La Procura generale ricorre in appello contro la sentenza per l'imputato che ha ucciso a calci il gatto Eros

La Procura della Repubblica di Küçükçekmece ha presentato ricorso contro la sentenza emessa nei confronti di İbrahim Keloğlan, che ha ucciso a calci per diversi minuti un gatto di nome Eros in un complesso residenziale a Başakşehir. Nel ricorso, è stata richiesta l'annullamento della sentenza e l'emissione di un ordine di arresto per l'imputato.

İHA

Nell'incidente avvenuto il 1° gennaio in un complesso residenziale a Başakşehir, İbrahim Keloğlan aveva causato la morte di un gatto di nome Eros, colpendolo ripetutamente a calci per diversi minuti. L'imputato Keloğlan era stato condannato a 1 anno e 6 mesi di reclusione dal 16° Tribunale penale di primo grado di Küçükçekmece.

La pena era stata ridotta a 1 anno e 3 mesi grazie alla concessione delle attenuanti generiche, con la sospensione condizionale della pena. A seguito dei ricorsi contro la decisione, nel nuovo processo, İbrahim Keloğlan era stato condannato a 2 anni e 6 mesi di reclusione per il reato di 'uccisione intenzionale di animale domestico'. La Procura della Repubblica di Küçükçekmece ha presentato ricorso contro tale decisione.

“HA CONTINUATO IL SUO COMPORTAMENTO VOLTO A UCCIDERE”

Nella petizione presentata al 16° Tribunale penale di primo grado di Küçükçekmece, affinché venisse trasmessa alla Corte d'appello regionale di Istanbul, è stato registrato che l'imputato İbrahim Keloğlan aveva preso a calci il gatto, nutrito e accudito dai residenti del complesso, all'interno dell'ascensore, e che l'animale era fuggito nel corridoio in preda al panico.

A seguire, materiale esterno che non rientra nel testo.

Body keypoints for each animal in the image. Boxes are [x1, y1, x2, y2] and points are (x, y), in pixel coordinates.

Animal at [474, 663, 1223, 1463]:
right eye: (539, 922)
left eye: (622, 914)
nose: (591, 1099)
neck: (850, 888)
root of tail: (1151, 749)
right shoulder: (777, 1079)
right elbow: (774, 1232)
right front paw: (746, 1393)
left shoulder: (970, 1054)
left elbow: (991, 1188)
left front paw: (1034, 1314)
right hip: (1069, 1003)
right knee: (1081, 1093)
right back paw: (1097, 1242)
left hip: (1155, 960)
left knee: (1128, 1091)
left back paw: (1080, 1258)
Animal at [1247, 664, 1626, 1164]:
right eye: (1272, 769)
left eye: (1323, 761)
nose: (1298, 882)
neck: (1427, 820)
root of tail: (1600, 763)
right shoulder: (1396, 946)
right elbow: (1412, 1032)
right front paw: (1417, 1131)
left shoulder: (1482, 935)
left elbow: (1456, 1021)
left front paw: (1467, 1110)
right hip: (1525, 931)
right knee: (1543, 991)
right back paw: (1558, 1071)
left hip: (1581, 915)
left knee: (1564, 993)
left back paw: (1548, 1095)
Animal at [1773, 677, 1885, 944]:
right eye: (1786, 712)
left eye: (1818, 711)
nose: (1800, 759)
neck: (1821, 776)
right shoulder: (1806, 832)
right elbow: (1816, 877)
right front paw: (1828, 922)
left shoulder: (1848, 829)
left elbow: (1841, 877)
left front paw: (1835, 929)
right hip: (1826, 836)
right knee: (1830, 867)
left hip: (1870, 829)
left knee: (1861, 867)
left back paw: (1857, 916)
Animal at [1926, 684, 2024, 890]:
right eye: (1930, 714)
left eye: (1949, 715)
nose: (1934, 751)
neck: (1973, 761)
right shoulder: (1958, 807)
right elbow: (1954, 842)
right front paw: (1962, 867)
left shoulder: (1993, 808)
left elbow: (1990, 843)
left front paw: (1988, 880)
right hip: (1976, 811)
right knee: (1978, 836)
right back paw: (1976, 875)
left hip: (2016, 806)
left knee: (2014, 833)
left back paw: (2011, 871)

Nella petizione si afferma che l'imputato, per impedire la fuga del gatto, ha chiuso le porte del corridoio e ha continuato il suo comportamento volto a uccidere, senza smettere di colpire il gatto che cercava di scappare. È stato inoltre sottolineato che, sebbene si dovesse applicare la pena massima prevista, è stata invece determinata una pena base non conforme alla giustizia penale e alla coscienza pubblica.

Nella petizione si legge: "Se non viene applicata la pena massima per un atto commesso con sentimenti mostruosi, crudeltà, infliggendo sofferenze e sotto un intenso dolo, non si comprende in quale altro evento o azione più grave tale pena verrebbe applicata".

ERRORE NELLA DETERMINAZIONE DELLA PENA

Nella petizione è stato inoltre riportato che non vi è alcun dubbio sulla gravità estrema dell'evento, dato che l'imputato ha agito con sentimenti mostruosi e infliggendo dolore sotto un intenso dolo. È stato evidenziato che, nella determinazione della pena base, si è caduti in errore non considerando se vi fosse stata una querela o se il danno fosse stato risarcito, e non tenendo conto dei tratti della personalità mostrati dall'imputato dopo l'evento come criterio.

RICHIESTA L'ANNULLAMENTO DELLA SENTENZA E L'ARRESTO DELL'IMPUTATO

Nella petizione, in cui si afferma che sono state concesse attenuanti discrezionali all'imputato, si sostiene che l'applicazione di tali riduzioni con motivazioni insufficienti sia contraria alla legge e alla procedura, considerando le modalità di esecuzione del reato, i sentimenti mostruosi e la crudeltà inflitta, nonché lo scopo perseguito e l'intensità del dolo.

Nella petizione è stato inoltre registrato che l'imputato, che ha agito con un movente psicologico, mostrando un atto di malvagità pericoloso e selvaggio che ha suscitato una vasta reazione nella coscienza e nella morale della società, ha ucciso il gatto in modo spietato e crudele, con sentimenti mostruosi e infliggendo sofferenze.

Nella petizione è stato richiesto l'annullamento della sentenza emessa contro l'imputato e, contestualmente, l'emissione di un ordine di arresto nei suoi confronti.